I do wish your kids all the best!
This is my feeling. Selective colleges are often called rejective colleges for a reason - they sometimes seem to be looking more for a reason to reject, rather than to accept, because they get so many exceptional applicants with not nearly enough space for them all. I wouldn’t give them any reason to doubt you, which is why topics like cheating (or mental illness, as another example), need to be treated very carefully.That doesn’t mean you can never write about them if you have a very compelling story that ends strong, but you need to be very, very careful as the topic could backfire and become the reason you end up in the reject pile.
Thank you for pointing it out, that’s why I wrote “if you were my student…” in the first place.
Please understand that I hold nothing against “evidence that the kids who never cheated”. I only compare those who have learned from cheating (caught or not) against those whom I would suspect of cheating (high course grades but low standard testing scores, grade gap between two highly correlated classes, sudden spike in grades/test scores, exaggerated description of EC activities/accomplishments, etc.).
I’m super sorry about your accident, and I hope you feel better now about that.

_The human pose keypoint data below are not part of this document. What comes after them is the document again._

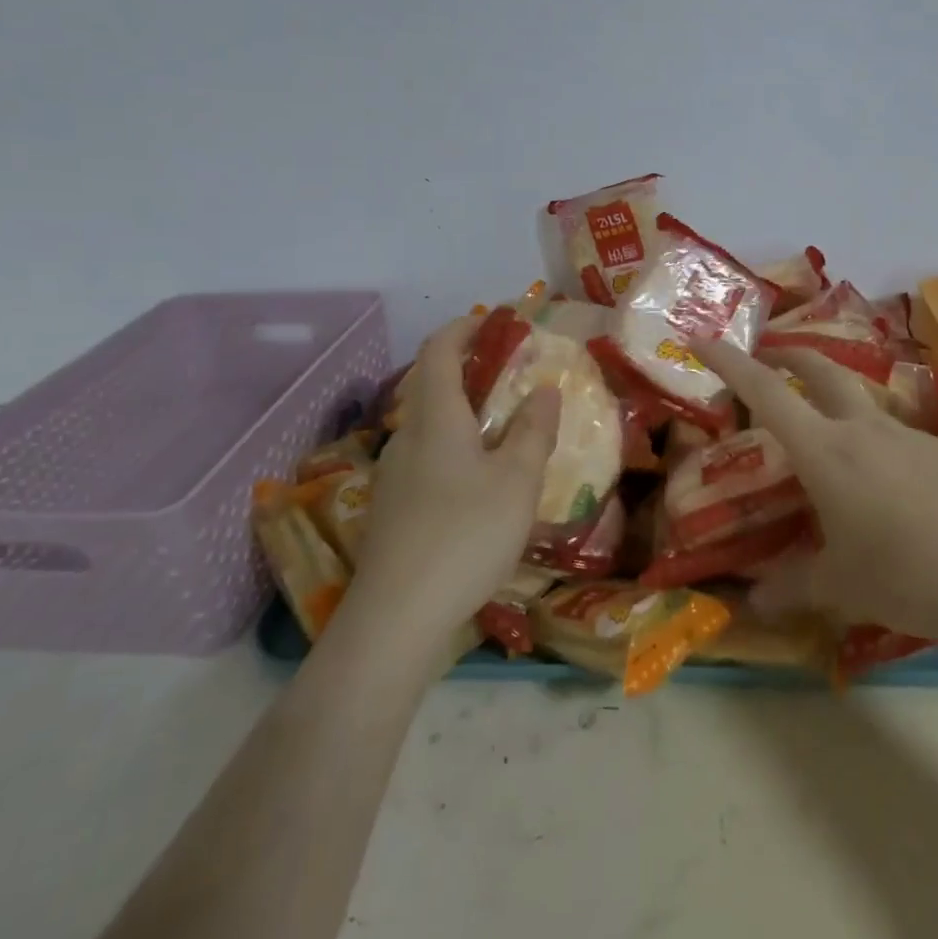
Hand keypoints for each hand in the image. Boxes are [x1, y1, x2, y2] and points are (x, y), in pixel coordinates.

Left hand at [353, 316, 561, 639]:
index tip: (493, 320)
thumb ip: (533, 431)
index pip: (439, 351)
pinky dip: (454, 444)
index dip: (464, 328)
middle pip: (430, 385)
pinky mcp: (394, 508)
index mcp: (436, 418)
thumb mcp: (517, 481)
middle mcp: (407, 437)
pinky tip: (478, 477)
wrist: (396, 618)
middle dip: (467, 368)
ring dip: (462, 409)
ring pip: (429, 424)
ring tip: (503, 424)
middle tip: (510, 371)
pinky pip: (426, 455)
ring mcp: (394, 474)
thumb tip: (543, 389)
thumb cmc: (465, 534)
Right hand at [692, 338, 937, 642]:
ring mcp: (912, 438)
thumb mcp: (842, 586)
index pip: (766, 392)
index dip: (729, 363)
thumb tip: (754, 604)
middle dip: (788, 355)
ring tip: (825, 434)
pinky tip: (884, 487)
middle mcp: (866, 430)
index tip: (701, 340)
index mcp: (826, 452)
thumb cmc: (909, 576)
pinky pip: (897, 437)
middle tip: (767, 355)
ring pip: (862, 401)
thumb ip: (793, 587)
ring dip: (835, 399)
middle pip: (821, 370)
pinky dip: (874, 442)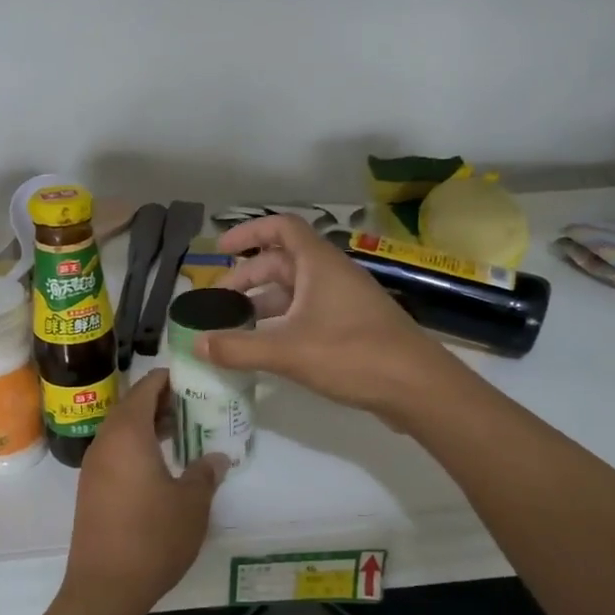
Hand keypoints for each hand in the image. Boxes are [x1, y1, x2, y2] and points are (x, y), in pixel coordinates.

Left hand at [61, 371, 227, 614]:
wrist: (104, 587)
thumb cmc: (153, 536)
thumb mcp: (192, 503)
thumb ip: (206, 473)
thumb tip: (216, 457)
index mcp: (128, 433)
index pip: (146, 387)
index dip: (169, 378)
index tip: (194, 379)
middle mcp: (105, 442)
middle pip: (132, 406)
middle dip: (162, 402)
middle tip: (194, 406)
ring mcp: (94, 467)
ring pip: (122, 431)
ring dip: (149, 426)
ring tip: (182, 433)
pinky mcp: (91, 490)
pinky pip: (115, 453)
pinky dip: (137, 448)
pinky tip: (162, 466)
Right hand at [197, 214, 460, 422]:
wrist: (417, 386)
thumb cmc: (353, 355)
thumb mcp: (288, 351)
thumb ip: (239, 348)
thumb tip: (196, 345)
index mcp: (319, 264)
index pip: (281, 228)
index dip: (248, 232)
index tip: (220, 249)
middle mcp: (331, 275)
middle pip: (281, 262)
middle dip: (247, 278)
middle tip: (217, 303)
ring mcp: (343, 301)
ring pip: (294, 292)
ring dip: (263, 304)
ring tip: (233, 328)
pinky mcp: (351, 327)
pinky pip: (307, 313)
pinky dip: (282, 323)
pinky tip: (266, 348)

As for your AP Exam, it makes sense that the proctor will be contacting College Board. So apparently, according to my CS teacher, there’s this thing called blacklisting where College Board will try to not let you get accepted to colleges. So think of this just like a red flag. It’s not going to go on your transcript I hope, but I think it really just depends on your school.
This won’t keep you out of college, but it’ll definitely cause colleges to think twice (before accepting you, hopefully). They don’t want a cheater on their premises - it’ll damage their reputation. But, please, please don’t worry and stress about it too much. It’s just one AP Exam, and you got caught. Learn from it. You still have a bright future - just don’t ever do it again.
I hope you will get out of this somehow - ask your counselor btw. And I wish you the best!!
There’s no such thing.
According to my husband’s eighth grade teacher, Sister Mary Clarence, every transgression he ever made would go on his permanent record and keep him out of a good HS, college, and grad program. That was a lie, too.